PROBLEMS TO SOLVE:
**a)** Reproduce the stretch of the court opinion on service of process from "Service of the" through "are well taken.".
**b)** Answer these questions from the court opinion on service of process:
(i) Where do the plaintiffs reside?
(ii) Upon whom were the summons and complaint served?
(iii) Which amendment of the Federal Constitution guarantees the due process requirement mentioned in the opinion?
**c)** Resume the court opinion on service of process, continuing from its final sentence.

TEXT SECTION:
On defendant's rule to show cause why the service of process should not be set aside.
For the rule, Robert J. Bunevich.
Contra, A. Leon Kohlreiter (Archibald Kreiger, of counsel).
Before Justice Heher, at the Passaic Circuit.
HEHER, J. The action is for damages alleged to have resulted from the breach of a contract for the manufacture, sale and delivery by defendant to plaintiff retailers of tavern bars, equipment and accessories. The gravamen of the complaint is in part delivery of defective merchandise and in part nondelivery of bars and equipment in the quantity provided by the contract. Plaintiffs are residents of Paterson, in this state; defendant is a foreign corporation, resident in the State of New York.
Service of the summons and complaint was made upon the president of the corporation at plaintiffs' place of business in Paterson, whither he had repaired for a discussion of matters in dispute; and the motion is to quash the service on these grounds: (1) that the defendant is a foreign corporation not amenable to the jurisdiction of this court; and (2) that, even though it is otherwise subject to the court's jurisdiction, the corporate officer upon whom service was made was enticed into the state for the purpose by trick or device, and the service is therefore ineffective. Both points are well taken.
There is jurisdiction in personam over a foreign corporation only if it is doing business in the state through its agents, and then only if there is service of process within the state upon a duly authorized officer or agent of the corporation.
Roll-O-Matic, Inc., v. J.B. Marshall, Inc., 117 N.J.L. 463; Consolidated Textile Corp. v. Gregory, 289 U.S. 85; 53 S. Ct. 529; 77 L. Ed. 1047; Washington-Virginia Railroad Co. v. Real Estate Trust Co., 238 U.S. 185; 35 S. Ct. 818; 59 L. Ed. 1262; James-Dickinson Farm Mortgage Co. v. Harry, 273 U.S. 119; 47 S. Ct. 308; 71 L. Ed. 569; Cannon Manufacturing Co. v. Cudahy Packing Co., 267 U.S. 333; 45 S. Ct. 250; 69 L. Ed. 634. In the absence of the element of consent, in one form or another, the doing of business is indispensable to the fulfillment of the requirement of due process of law guaranteed by the Fourteenth Amendment of the Federal Constitution. Riverside & Dan River Cotton Mills v. Menefee, 237 U.S. 189; 35 S. Ct. 579; 59 L. Ed. 910. The state's jurisdiction in personam does not extend beyond its own borders. Process in actions of this class does not run from one state to another. Pennoyer v. Neff, 95 U.S. 714; 24 L. Ed. 565.

MATERIAL SUPPLIED:
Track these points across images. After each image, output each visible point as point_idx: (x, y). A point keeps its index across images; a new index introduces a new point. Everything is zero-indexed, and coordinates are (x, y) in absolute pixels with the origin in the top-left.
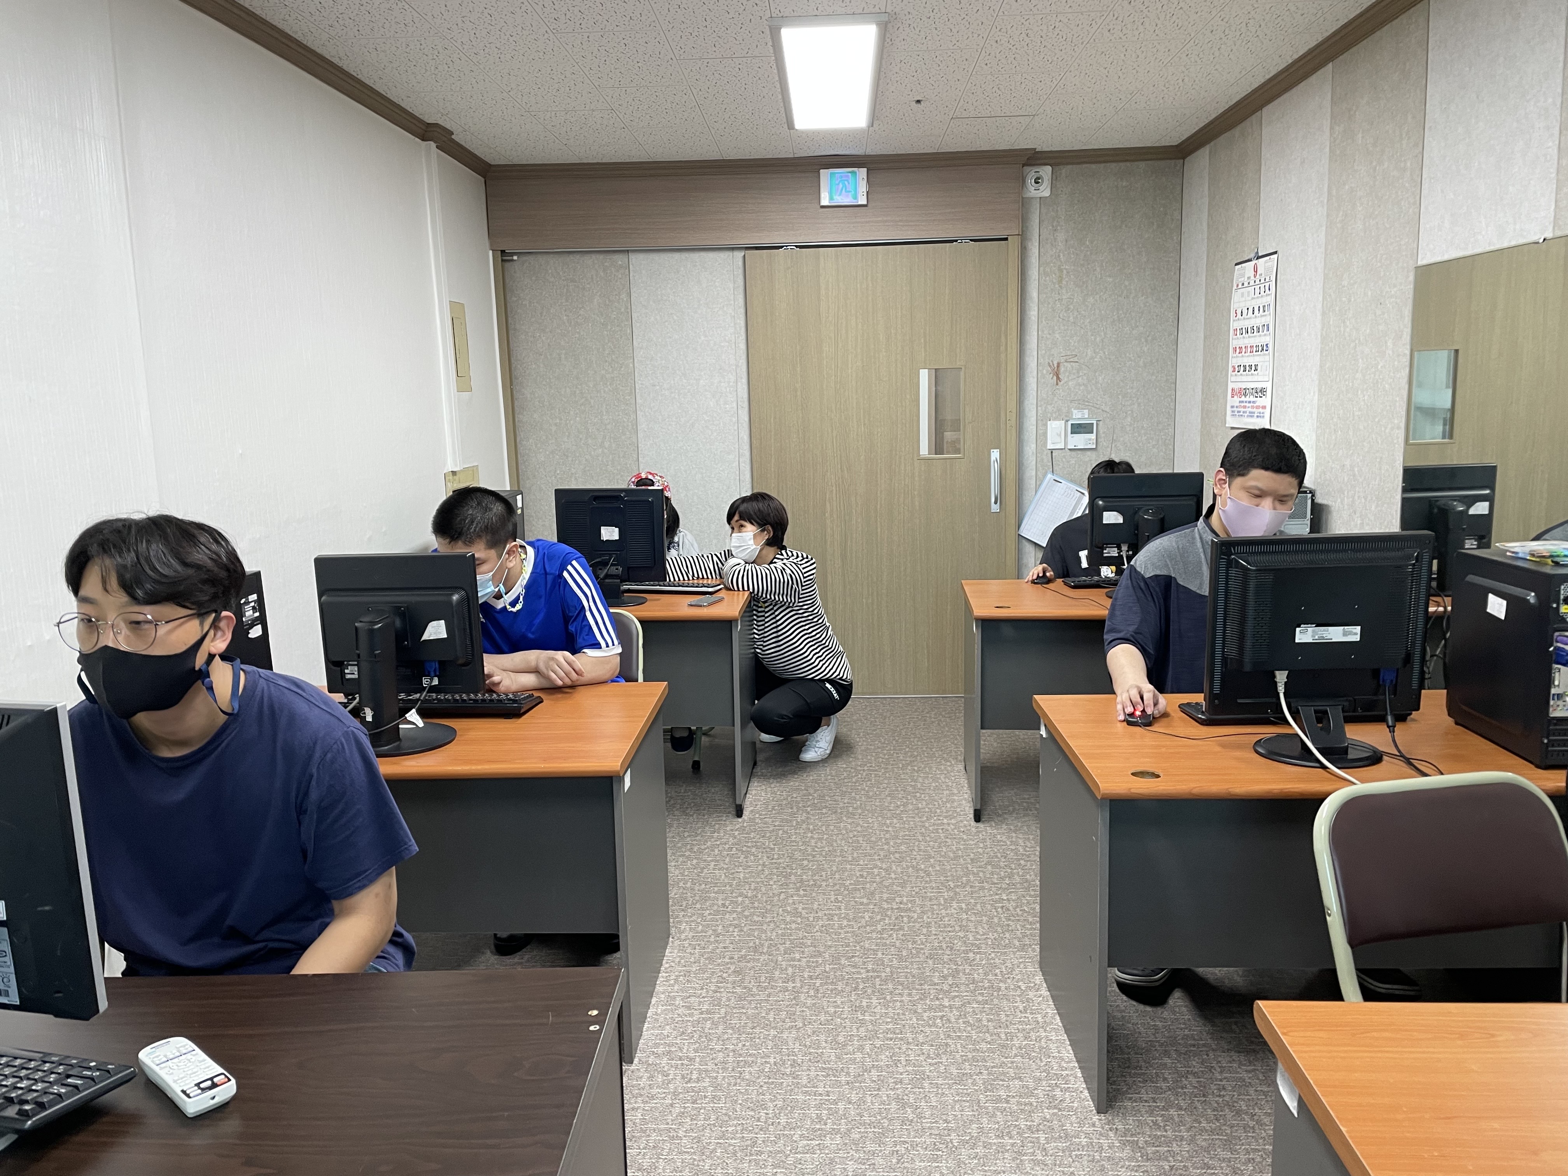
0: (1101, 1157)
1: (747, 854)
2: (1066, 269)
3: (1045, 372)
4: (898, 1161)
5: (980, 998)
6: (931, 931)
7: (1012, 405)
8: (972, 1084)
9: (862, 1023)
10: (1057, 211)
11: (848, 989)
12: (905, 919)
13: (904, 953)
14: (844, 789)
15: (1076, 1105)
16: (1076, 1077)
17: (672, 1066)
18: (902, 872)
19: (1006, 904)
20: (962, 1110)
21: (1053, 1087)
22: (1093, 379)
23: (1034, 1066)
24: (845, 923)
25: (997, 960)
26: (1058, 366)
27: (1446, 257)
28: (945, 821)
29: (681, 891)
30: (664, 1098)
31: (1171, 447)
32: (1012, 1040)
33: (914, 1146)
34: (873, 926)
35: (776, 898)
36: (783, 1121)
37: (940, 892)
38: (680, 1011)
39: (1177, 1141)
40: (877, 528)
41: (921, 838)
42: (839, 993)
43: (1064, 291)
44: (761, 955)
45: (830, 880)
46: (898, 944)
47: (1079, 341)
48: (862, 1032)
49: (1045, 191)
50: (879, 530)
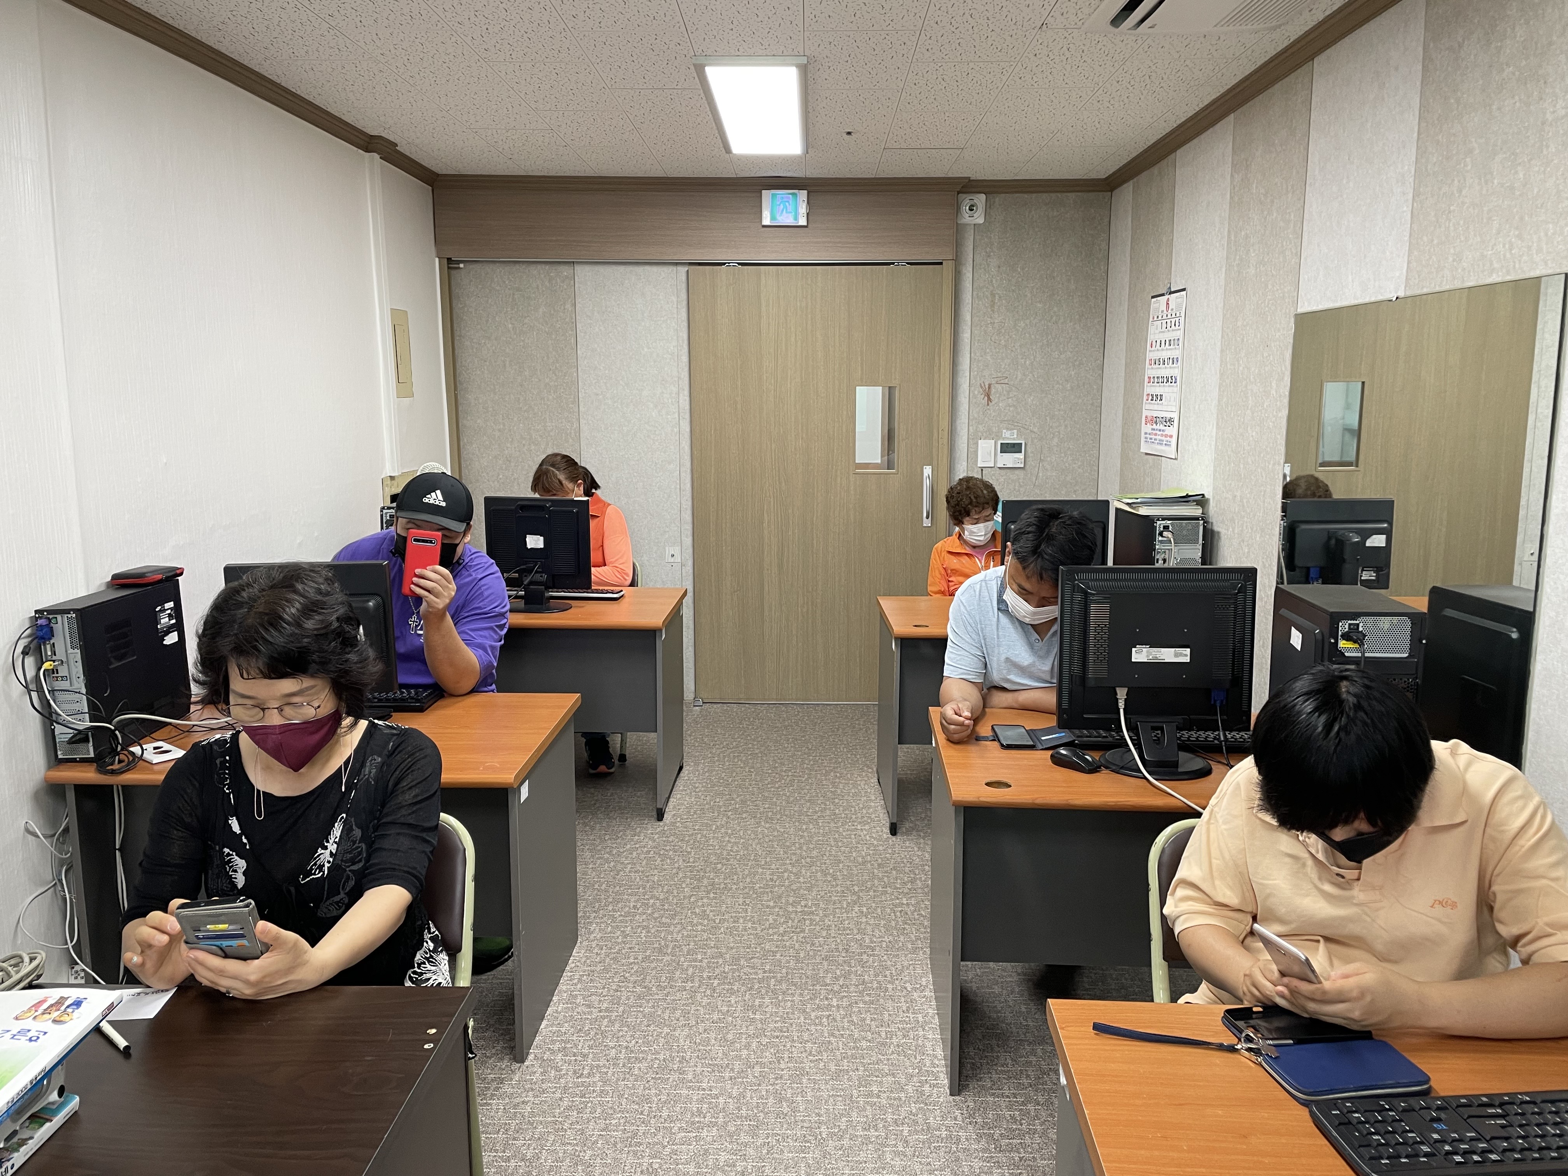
0: (957, 1148)
1: (664, 857)
2: (998, 294)
3: (976, 393)
4: (768, 1152)
5: (867, 998)
6: (830, 934)
7: (945, 424)
8: (848, 1079)
9: (753, 1021)
10: (991, 237)
11: (743, 988)
12: (808, 922)
13: (802, 955)
17: (565, 1062)
18: (810, 877)
19: (906, 908)
20: (835, 1105)
21: (923, 1083)
22: (1022, 401)
23: (908, 1064)
24: (750, 925)
25: (889, 963)
26: (989, 388)
27: (1321, 307)
28: (859, 827)
29: (596, 892)
30: (554, 1093)
31: (1096, 468)
32: (891, 1038)
33: (785, 1138)
34: (776, 928)
35: (686, 901)
36: (665, 1114)
37: (844, 896)
38: (580, 1009)
39: (1030, 1134)
40: (813, 540)
41: (833, 843)
42: (732, 992)
43: (996, 316)
44: (664, 956)
45: (741, 884)
46: (797, 946)
47: (1009, 365)
49: (979, 218)
50: (815, 542)
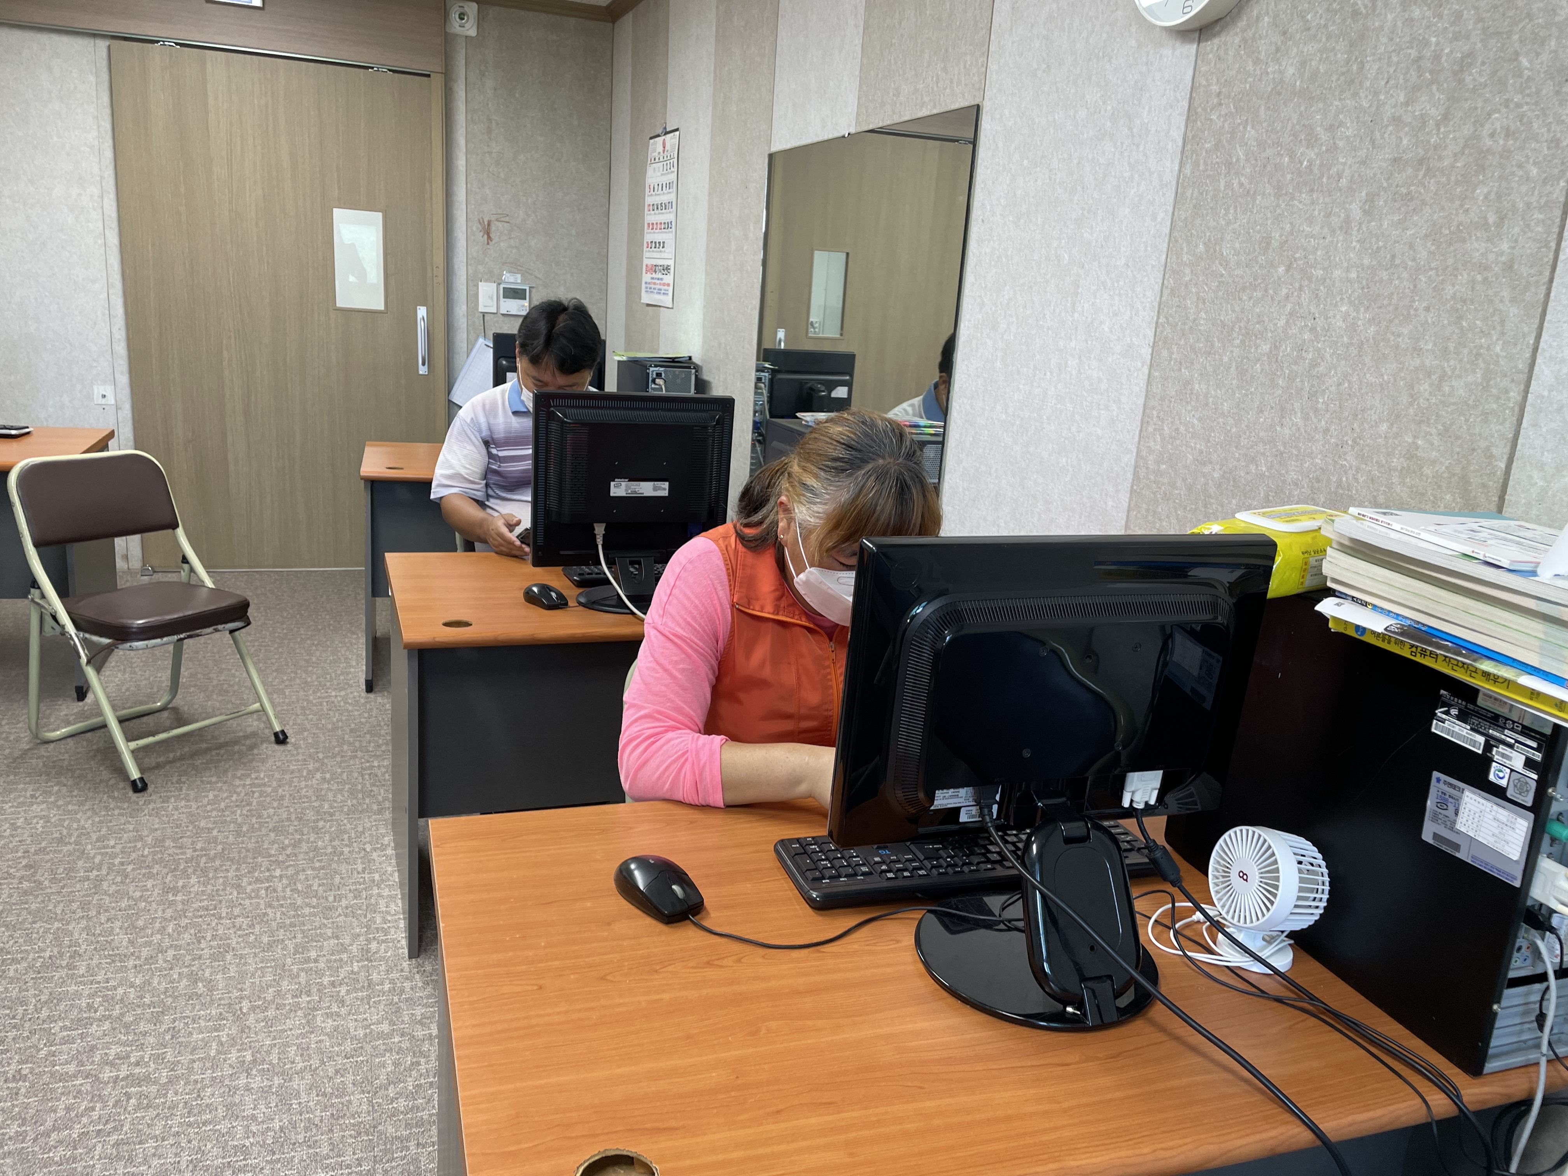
2: (495, 120)
3: (474, 228)
7: (440, 261)
9: (172, 903)
10: (485, 54)
11: (165, 871)
13: (244, 829)
14: (224, 666)
15: (389, 954)
16: (397, 928)
19: (376, 770)
20: (263, 976)
21: (369, 941)
22: (525, 243)
23: (355, 923)
24: (183, 803)
25: (349, 826)
26: (489, 225)
40: (287, 383)
41: (299, 712)
42: (150, 876)
43: (494, 144)
46: (240, 820)
47: (510, 201)
48: (169, 913)
49: (470, 29)
50: (289, 386)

ANSWER LIST:
**a)**
Service of the summons and complaint was made upon the president of the corporation at plaintiffs' place of business in Paterson, whither he had repaired for a discussion of matters in dispute; and the motion is to quash the service on these grounds: (1) that the defendant is a foreign corporation not amenable to the jurisdiction of this court; and (2) that, even though it is otherwise subject to the court's jurisdiction, the corporate officer upon whom service was made was enticed into the state for the purpose by trick or device, and the service is therefore ineffective. Both points are well taken.

**b)**
(i) Paterson, in this state
(ii) The president of the corporation
(iii) The Fourteenth Amendment

**c)**
"Doing business" is a term that is not susceptible of precise definition automatically resolving every case. Each case turns upon its own circumstances. The determinative is the essence of the transaction or series of transactions. Here, the proofs are conclusive that defendant was not doing business in this state at the time of the service of the summons and complaint, of such character and degree as to constitute presence therein and so to render it amenable to the general jurisdiction of the courts of the state. There was no evidence of a course of trade within the state. Only the affair in question is offered as tending to establish the doing of business within the state; but it plainly does not have that quality. The contract of manufacture and sale was made in the State of New York; and defendant's purely incidental undertaking to counsel with plaintiffs as to the display of the goods and merchandise in its store and show windows in Paterson did not serve to render the transaction the doing of business within this state, and thus to subject the defendant corporation to the state's territorial jurisdiction in personam. This is the sum of the matter as asserted by plaintiffs; the defendant corporation did not thereby enter this state and engage in business here within the intendment of the principal now invoked.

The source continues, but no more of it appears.